Oleh: Faza Azhari, Mahasiswa Program Studi Komunikasi dan Penyiaran Islam UIN Salatiga
Dalam masyarakat Indonesia telah muncul mengenai berbagai paham dalam ajaran agama Islam, hal ini ditunjukkan dengan adanya beberapa paham yang berkembang seperti Nahdlatul Ulama, Muhammadiyah, LDII, MTA, dan lain-lain. Dimana dari kesemua paham aliran tersebut memiliki dasar dan juga pandangannya masing-masing dalam Islam, seperti adanya qunut disetiap waktu sholat shubuh bagi warga Nahdlatul Ulama dan hal tersebut tidak ada di masyarakat Muhammadiyah, adanya larangan bagi warga LDII untuk menikah dengan lawan jenis yang bukan satu pemahaman, dan masih banyak lagi perbedaannya. Dimana hal itu acapkali menimbulkan problematik dan juga pro-kontra karena adanya keyakinan yang berbeda tersebut.

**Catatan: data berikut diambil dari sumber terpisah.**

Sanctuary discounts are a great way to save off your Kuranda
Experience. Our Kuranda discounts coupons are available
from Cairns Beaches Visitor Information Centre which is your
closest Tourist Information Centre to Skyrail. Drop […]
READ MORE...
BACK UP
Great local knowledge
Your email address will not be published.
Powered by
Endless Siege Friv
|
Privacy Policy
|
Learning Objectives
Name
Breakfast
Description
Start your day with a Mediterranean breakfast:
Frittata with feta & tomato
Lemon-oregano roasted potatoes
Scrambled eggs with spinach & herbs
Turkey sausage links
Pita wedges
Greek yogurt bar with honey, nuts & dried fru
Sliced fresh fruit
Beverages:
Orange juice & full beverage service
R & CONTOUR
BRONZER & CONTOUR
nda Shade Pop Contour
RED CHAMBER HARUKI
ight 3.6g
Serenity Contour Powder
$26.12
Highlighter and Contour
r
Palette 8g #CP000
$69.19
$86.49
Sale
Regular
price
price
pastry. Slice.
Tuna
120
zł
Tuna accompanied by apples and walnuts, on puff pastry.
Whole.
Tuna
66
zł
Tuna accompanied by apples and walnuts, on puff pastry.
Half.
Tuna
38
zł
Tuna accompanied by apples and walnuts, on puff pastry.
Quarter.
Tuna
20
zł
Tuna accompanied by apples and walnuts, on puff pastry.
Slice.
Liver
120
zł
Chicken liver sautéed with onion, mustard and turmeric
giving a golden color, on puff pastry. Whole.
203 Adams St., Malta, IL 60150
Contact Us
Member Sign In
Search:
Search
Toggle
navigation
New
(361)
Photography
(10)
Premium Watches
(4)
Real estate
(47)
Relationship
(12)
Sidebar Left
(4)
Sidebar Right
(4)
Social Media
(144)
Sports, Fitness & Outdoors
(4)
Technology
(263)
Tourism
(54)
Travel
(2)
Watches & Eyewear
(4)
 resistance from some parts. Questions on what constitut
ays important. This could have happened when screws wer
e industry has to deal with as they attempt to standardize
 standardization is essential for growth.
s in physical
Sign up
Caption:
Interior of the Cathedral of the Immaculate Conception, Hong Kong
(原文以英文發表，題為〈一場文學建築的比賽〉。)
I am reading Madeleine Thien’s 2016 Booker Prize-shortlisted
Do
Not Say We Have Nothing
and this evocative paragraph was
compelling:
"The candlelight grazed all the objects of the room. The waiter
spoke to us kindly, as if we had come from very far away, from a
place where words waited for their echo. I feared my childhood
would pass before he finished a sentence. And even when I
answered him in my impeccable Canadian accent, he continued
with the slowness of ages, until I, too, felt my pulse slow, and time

Problematik dan juga pro-kontra tersebut akan terus dapat berlanjut hingga yang ke tahap ranah keluarga, dimana bagi mereka yang dalam satu keluarga memiliki anggota keluarga yang berbeda paham akan mengganggap apa yang mereka lakukan itu salah dan hanya mencari kesalahannya. Namun hal tersebut tidak dapat disalahkan ataupun dibenarkan sendiri, hal tersebut adalah karena sifat Allah yang Maha Mengetahui apa yang dilakukan oleh makhluknya.
Jika dilihat dalam kacamata keluarga, perbedaan ini akan berdampak mengenai cara pandang dan juga komunikasi yang dilakukan oleh kedua belah pihak, mereka akan memandang orang yang berbeda tersebut sebagai orang yang tidak benar, selalu salah karena tidak sepaham, dan juga selalu merasa benar seolah-olah dia yang paling “maha benar” tanpa memikirkan hal lainnya.

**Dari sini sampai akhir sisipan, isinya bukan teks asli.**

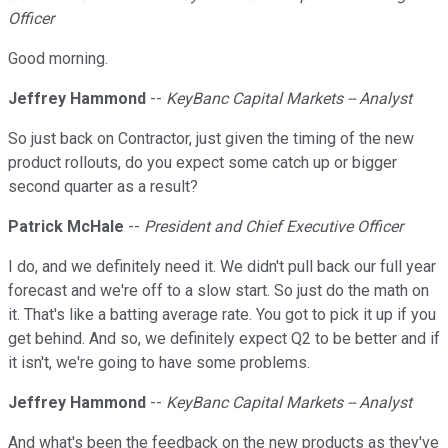
Officer
Good morning.
Jeffrey Hammond
--
KeyBanc Capital Markets -- Analyst
So just back on Contractor, just given the timing of the new
product rollouts, do you expect some catch up or bigger
second quarter as a result?
Patrick McHale
--
President and Chief Executive Officer
I do, and we definitely need it. We didn't pull back our full year
forecast and we're off to a slow start. So just do the math on
it. That's like a batting average rate. You got to pick it up if you
get behind. And so, we definitely expect Q2 to be better and if
it isn't, we're going to have some problems.
Jeffrey Hammond
--
KeyBanc Capital Markets -- Analyst
And what's been the feedback on the new products as they've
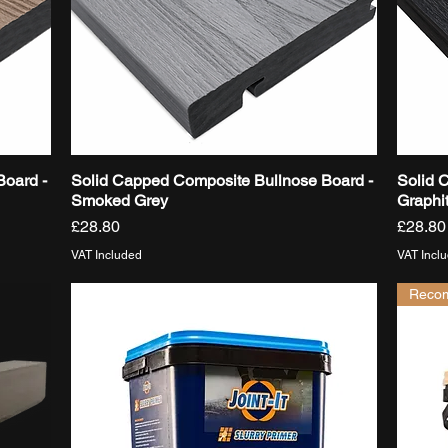
Board -
Solid Capped Composite Bullnose Board -
Solid 
Quick View
Smoked Grey
Graphi
Price
Price
£28.80
£28.80
VAT Included
VAT Incl
Reco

Sedangkan dalam segi komunikasi, kemungkinan yang terjadi adalah adanya komunikasi yang sangat terbatas dan hanya seperlunya, hal ini bukan tanpa alasan karena dengan pandangan atau paham yang berbeda akan bertolak belakang, terlebih lagi dalam masalah Islam. Mereka akan menghindari ataupun enggan membahas mengenai hal yang berbau keagamaan oleh lawannya karena sudah dapat diprediksi akan terjadi perbedaan pendapat dan juga opini mengenai keduanya.
Ada banyak hal yang dapat dijelaskan dari adanya problematik dan pro-kontra antara hal tersebut, diantaranya adalah.

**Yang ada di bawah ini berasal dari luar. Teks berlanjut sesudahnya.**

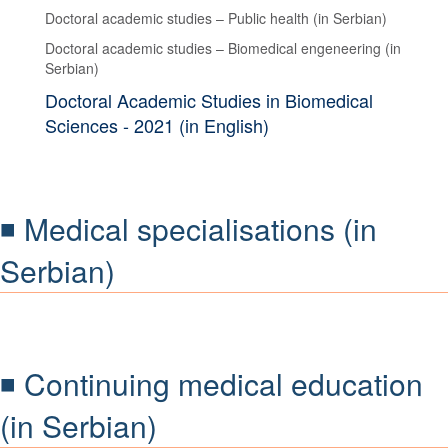
Doctoral academic studies – Public health (in Serbian)
Doctoral academic studies – Biomedical engeneering (in
Serbian)
Doctoral Academic Studies in Biomedical
Sciences - 2021 (in English)
◾ Medical specialisations (in
Serbian)
◾ Continuing medical education
(in Serbian)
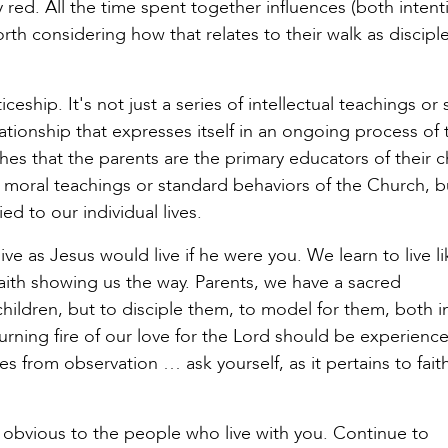
ay red. All the time spent together influences (both intent
rth considering how that relates to their walk as discipl
eship. It's not just a series of intellectual teachings or 
ationship that expresses itself in an ongoing process of 
es that the parents are the primary educators of their c
e moral teachings or standard behaviors of the Church, b
ed to our individual lives.
 live as Jesus would live if he were you. We learn to live l
th showing us the way. Parents, we have a sacred
 children, but to disciple them, to model for them, both 
burning fire of our love for the Lord should be experienc
s from observation … ask yourself, as it pertains to fait
s obvious to the people who live with you. Continue to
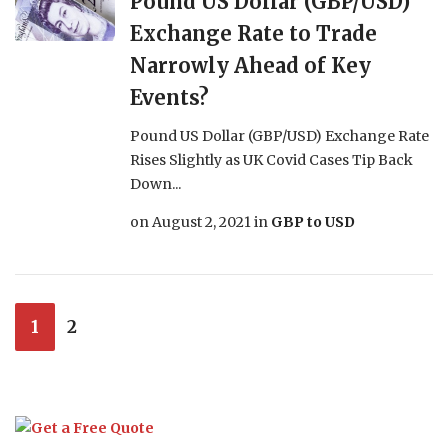
Pound US Dollar (GBP/USD)
Exchange Rate to Trade
Narrowly Ahead of Key
Events?
Pound US Dollar (GBP/USD) Exchange Rate
Rises Slightly as UK Covid Cases Tip Back
Down...
on
August 2, 2021
in
GBP to USD
1
2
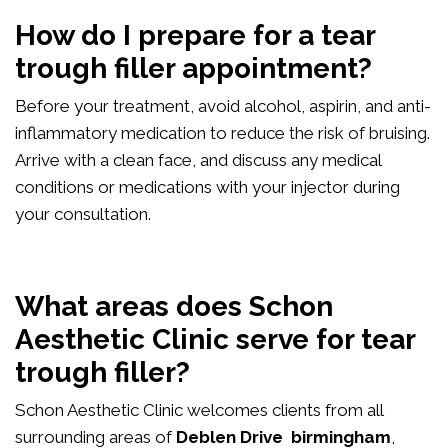
How do I prepare for a tear
trough filler appointment?
Before your treatment, avoid alcohol, aspirin, and anti-
inflammatory medication to reduce the risk of bruising.
Arrive with a clean face, and discuss any medical
conditions or medications with your injector during
your consultation.
What areas does Schon
Aesthetic Clinic serve for tear
trough filler?
Schon Aesthetic Clinic welcomes clients from all
surrounding areas of
Deblen Drive birmingham
,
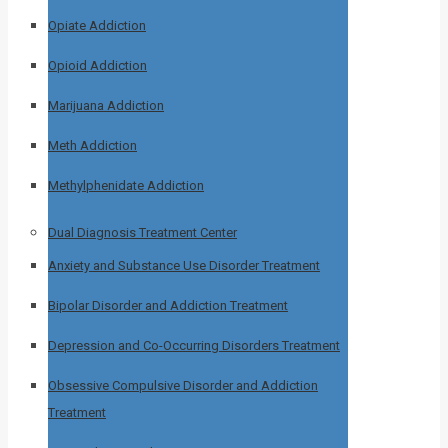
Opiate Addiction
Opioid Addiction
Marijuana Addiction
Meth Addiction
Methylphenidate Addiction
Dual Diagnosis Treatment Center
Anxiety and Substance Use Disorder Treatment
Bipolar Disorder and Addiction Treatment
Depression and Co-Occurring Disorders Treatment
Obsessive Compulsive Disorder and Addiction
Treatment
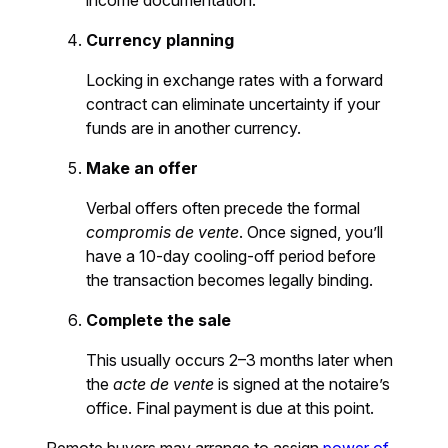
income documentation.
Currency planning
Locking in exchange rates with a forward
contract can eliminate uncertainty if your
funds are in another currency.
Make an offer
Verbal offers often precede the formal
compromis de vente
. Once signed, you’ll
have a 10-day cooling-off period before
the transaction becomes legally binding.
Complete the sale
This usually occurs 2–3 months later when
the
acte de vente
is signed at the notaire’s
office. Final payment is due at this point.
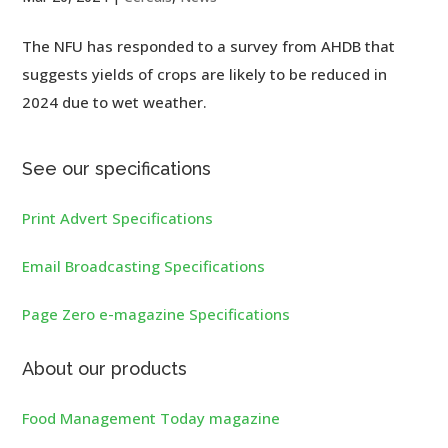
The NFU has responded to a survey from AHDB that
suggests yields of crops are likely to be reduced in
2024 due to wet weather.
See our specifications
Print Advert Specifications
Email Broadcasting Specifications
Page Zero e-magazine Specifications
About our products
Food Management Today magazine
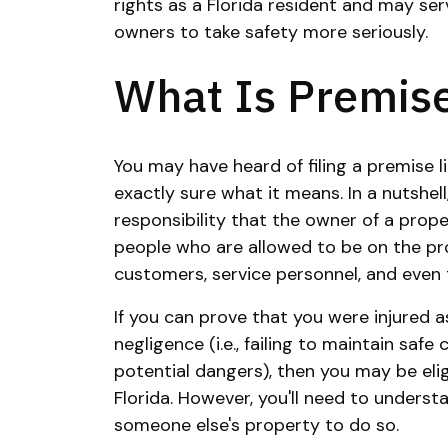
rights as a Florida resident and may ser
owners to take safety more seriously.
What Is Premise 
You may have heard of filing a premise lia
exactly sure what it means. In a nutshell, 
responsibility that the owner of a prop
people who are allowed to be on the pro
customers, service personnel, and even 
If you can prove that you were injured a
negligence (i.e., failing to maintain saf
potential dangers), then you may be eligib
Florida. However, you'll need to understa
someone else's property to do so.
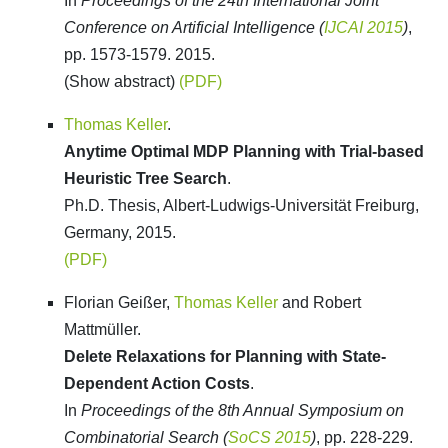
In
Proceedings of the 24th International Joint
Conference on Artificial Intelligence (
IJCAI 2015
)
,
pp. 1573-1579. 2015.
(Show abstract)
(PDF)
Thomas Keller
.
Anytime Optimal MDP Planning with Trial-based
Heuristic Tree Search
.
Ph.D. Thesis, Albert-Ludwigs-Universität Freiburg,
Germany, 2015.
(PDF)
Florian Geißer,
Thomas Keller
and Robert
Mattmüller.
Delete Relaxations for Planning with State-
Dependent Action Costs
.
In
Proceedings of the 8th Annual Symposium on
Combinatorial Search (
SoCS 2015
)
, pp. 228-229.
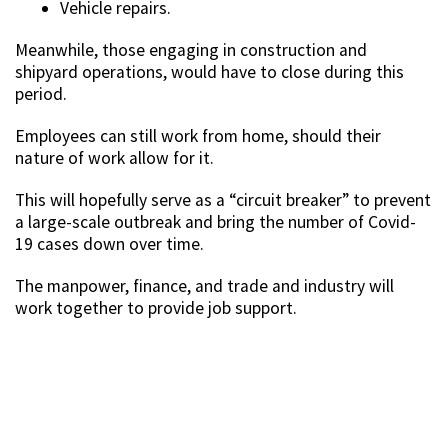
Vehicle repairs.
Meanwhile, those engaging in construction and
shipyard operations, would have to close during this
period.
Employees can still work from home, should their
nature of work allow for it.
This will hopefully serve as a “circuit breaker” to prevent
a large-scale outbreak and bring the number of Covid-
19 cases down over time.
The manpower, finance, and trade and industry will
work together to provide job support.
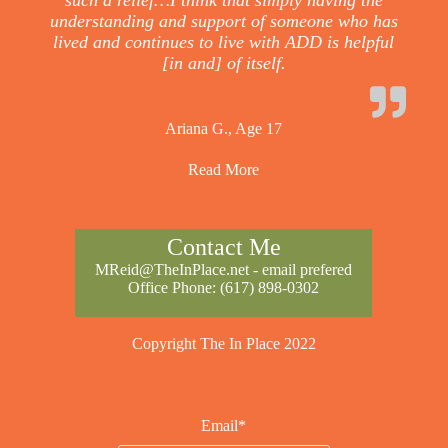
such a relief…I think that simply having the
understanding and support of someone who has
lived and continues to live with ADD is helpful
[in and] of itself.
Ariana G., Age 17
Read More
Contact Me
MReid@TheInPlace.net
- email prefered
Office Phone:
(617) 898-0302
Copyright The In Place 2022
Email*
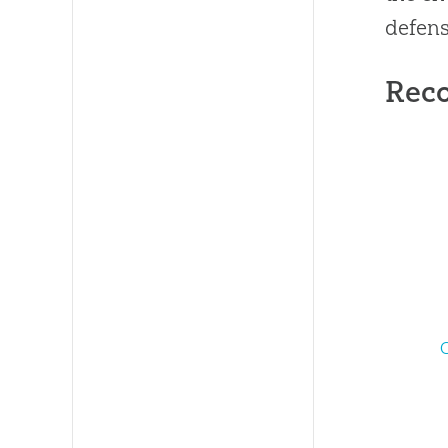
defens
Rec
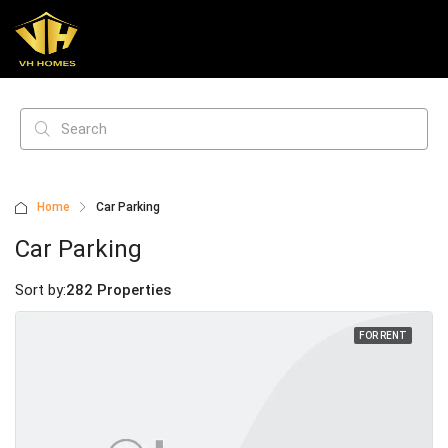
Home
Car Parking
Car Parking
Sort by:
282 Properties
FOR RENT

Petama, karena penyakit hati atau (psychoses) yang membuat emosional dirinya tidak mampu menyesuaikan dengan lingkungan dan diri sendiri. Seseorang yang memiliki hal seperti ini akan lebih mudah tidak bisa mengontrol diri, terlebih ketika hal tersebut tidak bisa sesuai dengan kehendaknya.
Kedua, yaitu karena sikap terperdaya (al-ghurur). Hal ini dapat terjadi karena doktrin ataupun pemahaman mereka yang salah dan yang lebih parah adalah karena pemberian ilmu yang bertentangan. Hal tersebutlah yang kemudian akan menjadikan seseorang terpedaya, terlebih dalam cara penerimaan dan pemahaman tentang islam yang belum mumpuni.
Ketiga, yaitu karena sombong (al-ujub). Yang mana mereka merasa bahwa apa yang dilakukannya adalah benar dan sejalan dengan apa yang dilakukan oleh Rasulullah tanpa melihat sanad keilmuan ataupun melihat latar belakangnya, hal ini juga karena mereka hanya terpatri oleh apa yang disampaikan oleh pembimbingnya tanpa melalui sumber dan latar belakang yang pasti.
Dari ketiga hal tersebut, maka pandangan orang lain terhadap sesuatu yang seperti itu akan seperti orang yang hilang respect terhadapnya, hal ini mungkin karena dalam kesehariannya apa yang dia lihat dan ketahui tidak sejalan lurus dengan apa yang orang lain lakukan. Kemudian padangan masyarakat juga akan berbeda karena apa yang mereka lihat tersebut seperti orng yang paling benar tentang syariat Islam dan perilaku Rasulullah.